The First must therefore be present and immediate, so as not to be second to a representation. It must be initiative, original, spontaneous, and free; otherwise it is second to a determining cause. It is also something vivid and conscious; so only it avoids being the object of some sensation. It precedes all synthesis and all differentiation: it has no unity and no parts. It cannot be articulately thought: assert it, and it has already lost its characteristic innocence; for assertion always implies a denial of something else. Stop to think of it, and it has flown!
peirce was well aware of the contradiction here, however, because he essentially theorizes the "first" as the part of the sign that is unavailable for further signification, the part that gets left behind. Prigonine and Stengers:
“The famous law of increase of entropy describes the world as evolving from order to disorder; still, biological or social evolution shows us the complex emerging from the simple. How is this possible? How can structure arise from disorder? Great progress has been realized in this question. We know now that nonequilibrium, the flow of matter and energy, may be a source of order."
The source of it, but only insofar as it is paradoxically excluded from it!

ryan, Sunday, 12 April 2015 14:36 (nine years ago) link

i've always liked niklas luhmann's assertion that even if we were able to describe consciousness all it would look like is utter chaos. to describe "the sweet and sharp tang of a ripe cherry tomato" is to have already imposed order on it. so i guess my challenge to the hard problem partisans is to be a bit more exact in what they think they are describing.

ryan, Sunday, 12 April 2015 14:41 (nine years ago) link

TLDR: sensations are not prior to cognitive activity but produced simultaneously as the dissipative energy unavailable to it.

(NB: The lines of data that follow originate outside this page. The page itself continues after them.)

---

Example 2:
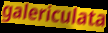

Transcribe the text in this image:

galericulata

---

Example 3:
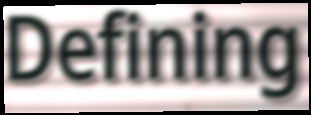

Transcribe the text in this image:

Defining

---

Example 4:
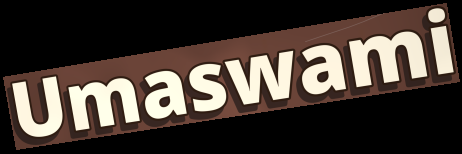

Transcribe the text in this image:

Umaswami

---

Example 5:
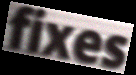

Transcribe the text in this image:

fixes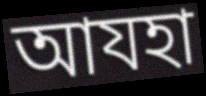
আযহা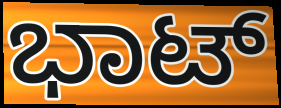
ಭಾಟ್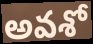
అవశోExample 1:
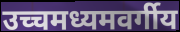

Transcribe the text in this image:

उच्चमध्यमवर्गीय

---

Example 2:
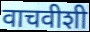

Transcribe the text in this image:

वाचवीशी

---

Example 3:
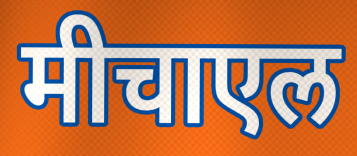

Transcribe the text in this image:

मीचाएल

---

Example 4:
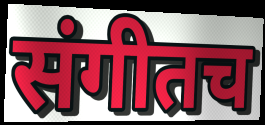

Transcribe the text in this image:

संगीतच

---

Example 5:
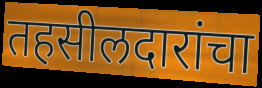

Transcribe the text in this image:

तहसीलदारांचाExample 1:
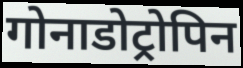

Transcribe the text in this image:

गोनाडोट्रोपिन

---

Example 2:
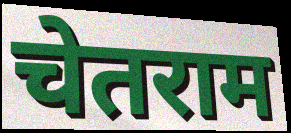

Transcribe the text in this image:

चेतराम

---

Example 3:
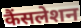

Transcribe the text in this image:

कैंसलेशन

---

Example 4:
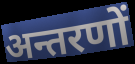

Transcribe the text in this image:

अन्तरणों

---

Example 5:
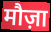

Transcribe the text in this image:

मौज़ा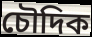
চৌদিক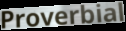
Proverbial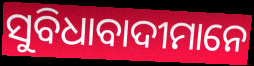
ସୁବିଧାବାଦୀମାନେ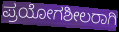
ಪ್ರಯೋಗಶೀಲರಾಗಿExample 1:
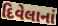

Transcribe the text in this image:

દિવેલાનાં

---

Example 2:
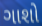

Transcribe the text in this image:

ગાશો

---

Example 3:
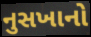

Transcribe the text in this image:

નુસખાનો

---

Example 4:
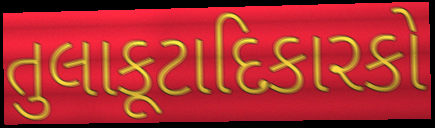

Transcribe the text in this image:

તુલાકૂટાદિકારકો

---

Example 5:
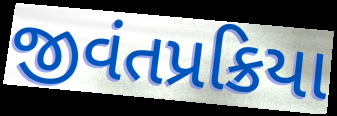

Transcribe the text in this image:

જીવંતપ્રક્રિયા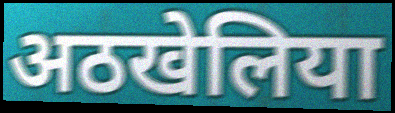
अठखेलियाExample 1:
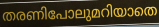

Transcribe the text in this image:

തരണിപോലുമറിയാതെ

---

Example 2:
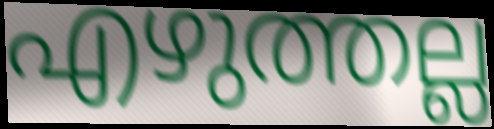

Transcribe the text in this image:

എഴുത്തല്ല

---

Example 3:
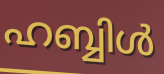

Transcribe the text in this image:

ഹബ്ബിൾ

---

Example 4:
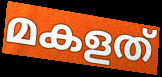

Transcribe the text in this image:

മകളത്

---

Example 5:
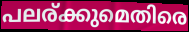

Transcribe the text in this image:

പലര്ക്കുമെതിരെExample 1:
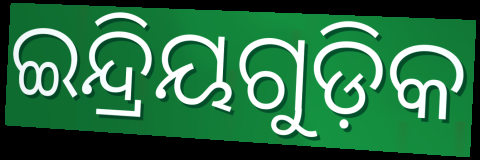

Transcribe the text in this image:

ଇନ୍ଦ୍ରିୟଗୁଡ଼ିକ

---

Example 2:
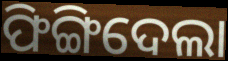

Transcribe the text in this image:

ଫିଙ୍ଗିଦେଲା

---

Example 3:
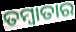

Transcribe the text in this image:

ତମ୍ବାତାର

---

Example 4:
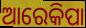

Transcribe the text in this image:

ଆରେକିପା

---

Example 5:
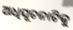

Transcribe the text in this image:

ଅଧିସୂଚନାଟିକୁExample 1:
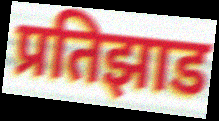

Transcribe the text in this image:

प्रतिझाड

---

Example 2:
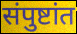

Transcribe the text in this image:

संपुष्टांत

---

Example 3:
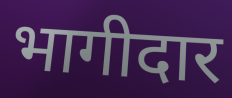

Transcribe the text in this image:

भागीदार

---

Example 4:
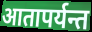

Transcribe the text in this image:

आतापर्यन्त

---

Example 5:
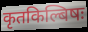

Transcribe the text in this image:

कृतकिल्बिषः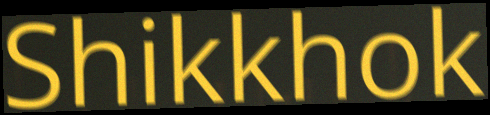
ShikkhokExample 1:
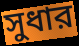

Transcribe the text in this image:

সুধার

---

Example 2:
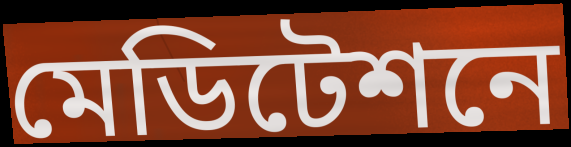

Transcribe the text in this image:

ryan, Sunday, 12 April 2015 14:45 (nine years ago) link

yet another way to put this is to state that by the time we are talking about "the sweet and sharp tang of a ripe cherry tomato" we are already talking about a linguistic construct. literally every single form of qualia proposed on this thread is already a linguistic construct. we've already passed the problem by in talking about it.

sorry for thread bombing.

ryan, Sunday, 12 April 2015 14:52 (nine years ago) link

i guess my challenge to the hard problem partisans is to be a bit more exact in what they think they are describing.

But you already seem to have decided that whereof one cannot speak, thereof one must be silent! My workmanlike prose is not intended to define, merely to describe enough to produce a glimmer of recognition. Agree with some of yr points about the primacy and pre-linguistic nature of all this but surely the medium in which we are so inescapably immersed can't be so hard to discern.